*Task description*: Copy out the rows from the line with "e48b07e61417…" through the end of the rows, unchanged, and leave the pictures out of your answer.

*Data shown*:
============================================================

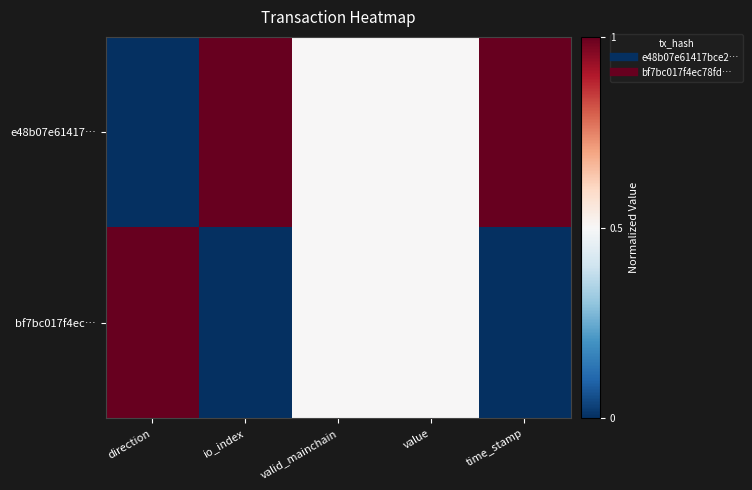

Which series has the largest range (max minus min)?

e48b07e61417…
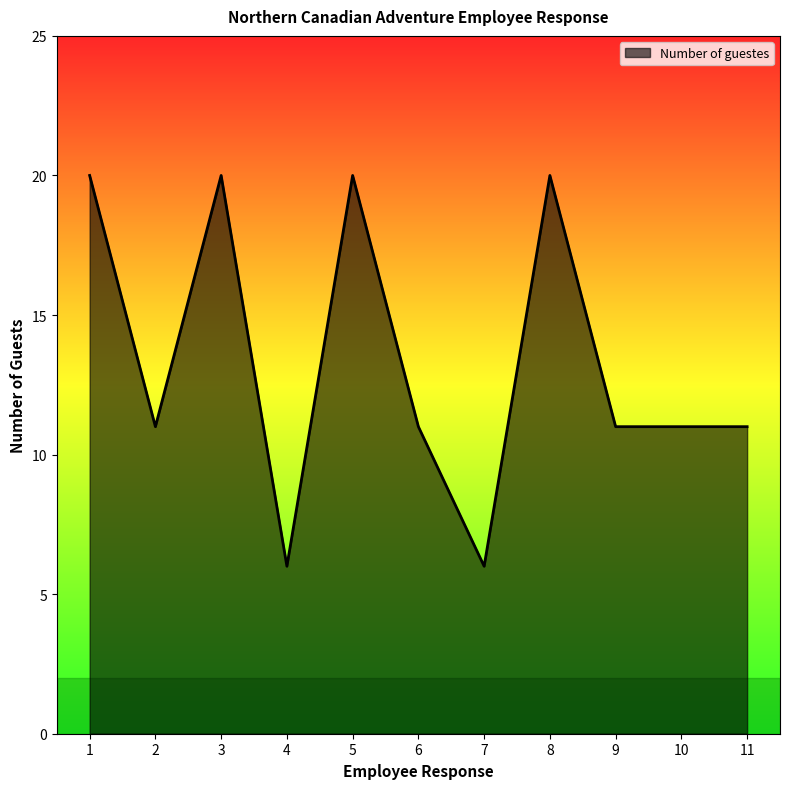

What is the average value?

13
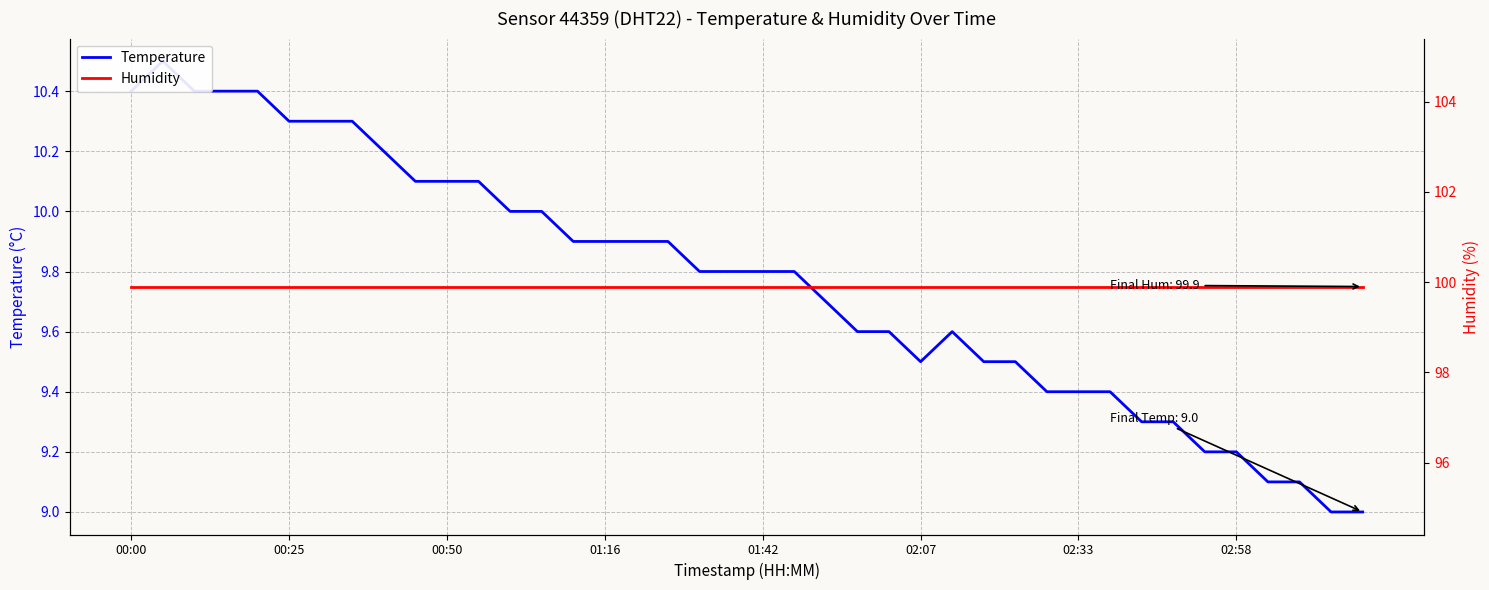

What is the value of the Humidity point at the 39th from the left?

99.9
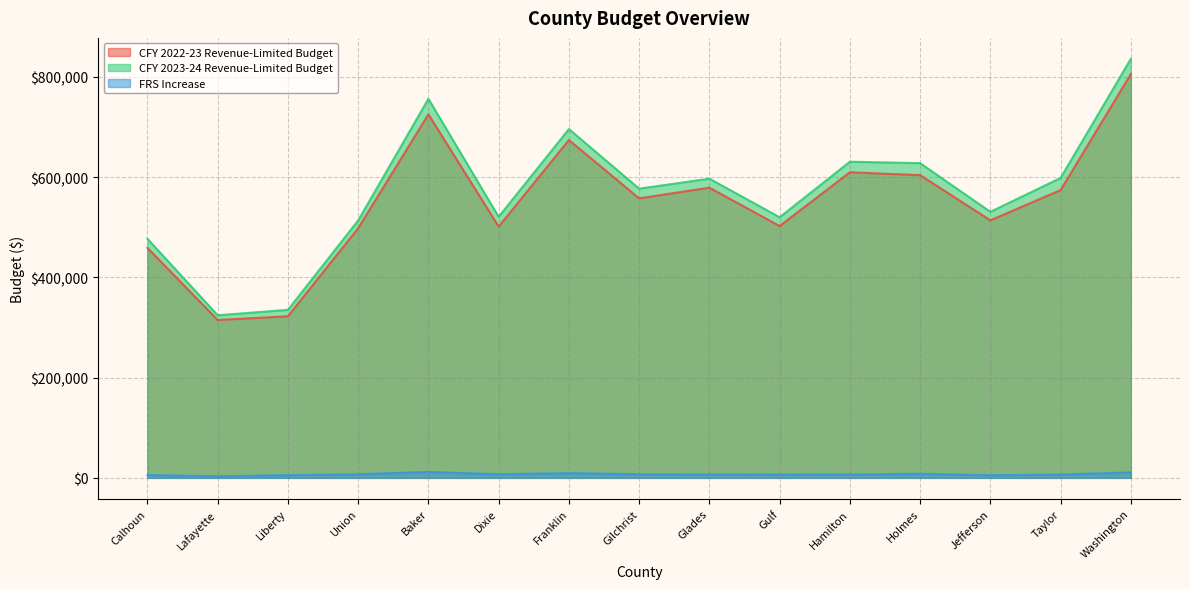

Which series changed the most between Dixie and Glades?

CFY 2022-23 Revenue-Limited Budget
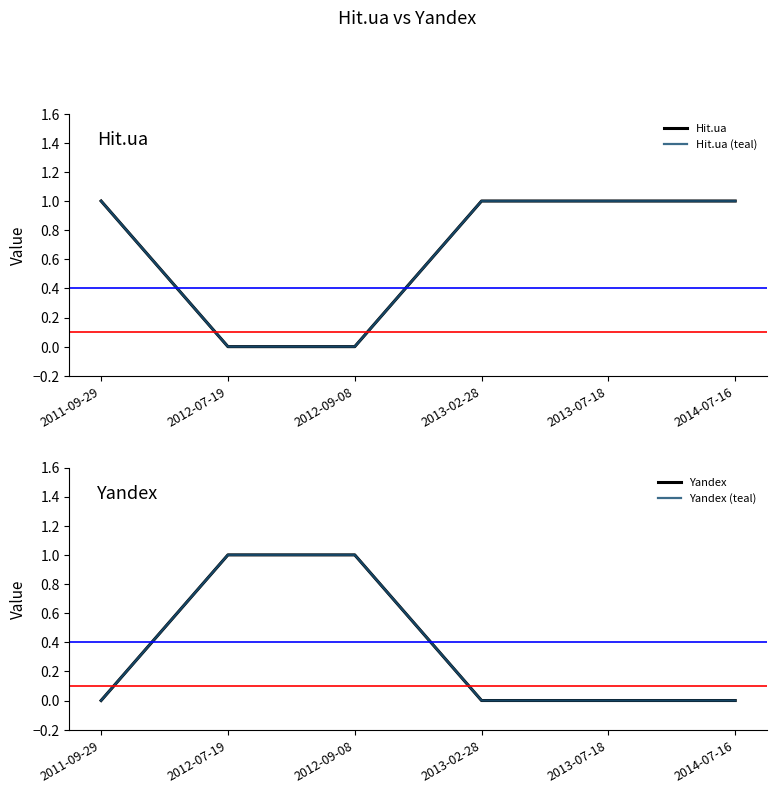

What is the difference between the maximum and minimum values in the Hit.ua (teal) series?

1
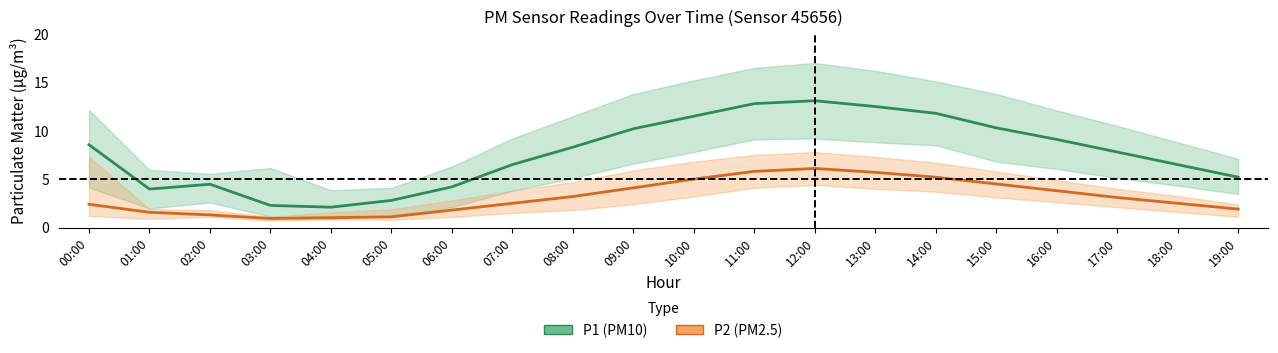

What is the difference between the maximum and minimum values in the P1 (PM10) series?

11.0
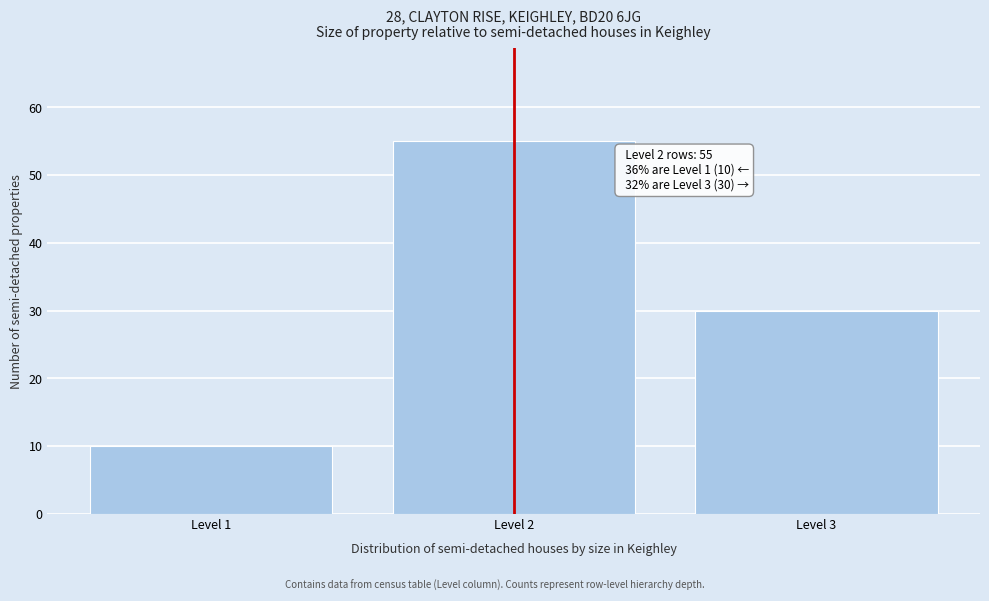

Reading left to right, transcribe all the data shown in this chart.

10	55	30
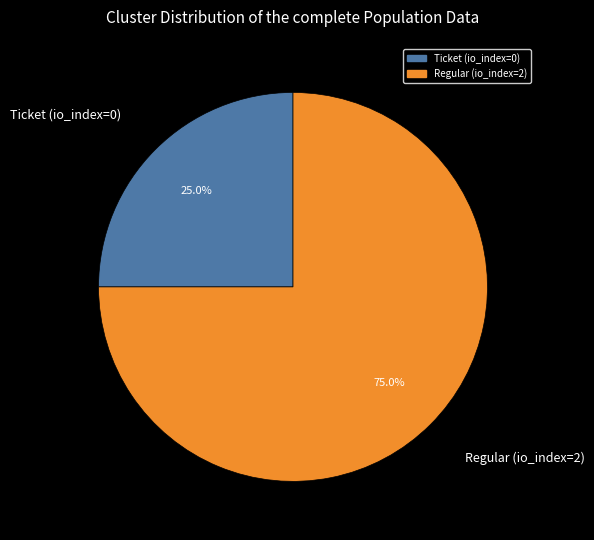

Which category accounts for the majority?

Regular (io_index=2)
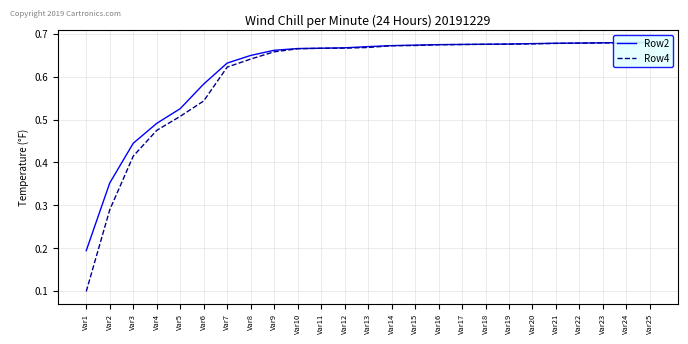

What is the difference between the second highest and minimum values in the Row2 series?

0.5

============================================================

*Solution for this task*:
e48b07e61417…

What is the average value?

13

What is the value of the Humidity point at the 39th from the left?

99.9

Which series changed the most between Dixie and Glades?

CFY 2022-23 Revenue-Limited Budget

What is the difference between the maximum and minimum values in the Hit.ua (teal) series?

1

What is the difference between the maximum and minimum values in the P1 (PM10) series?

11.0

Reading left to right, transcribe all the data shown in this chart.

10	55	30

Which category accounts for the majority?

Regular (io_index=2)

What is the difference between the second highest and minimum values in the Row2 series?

0.5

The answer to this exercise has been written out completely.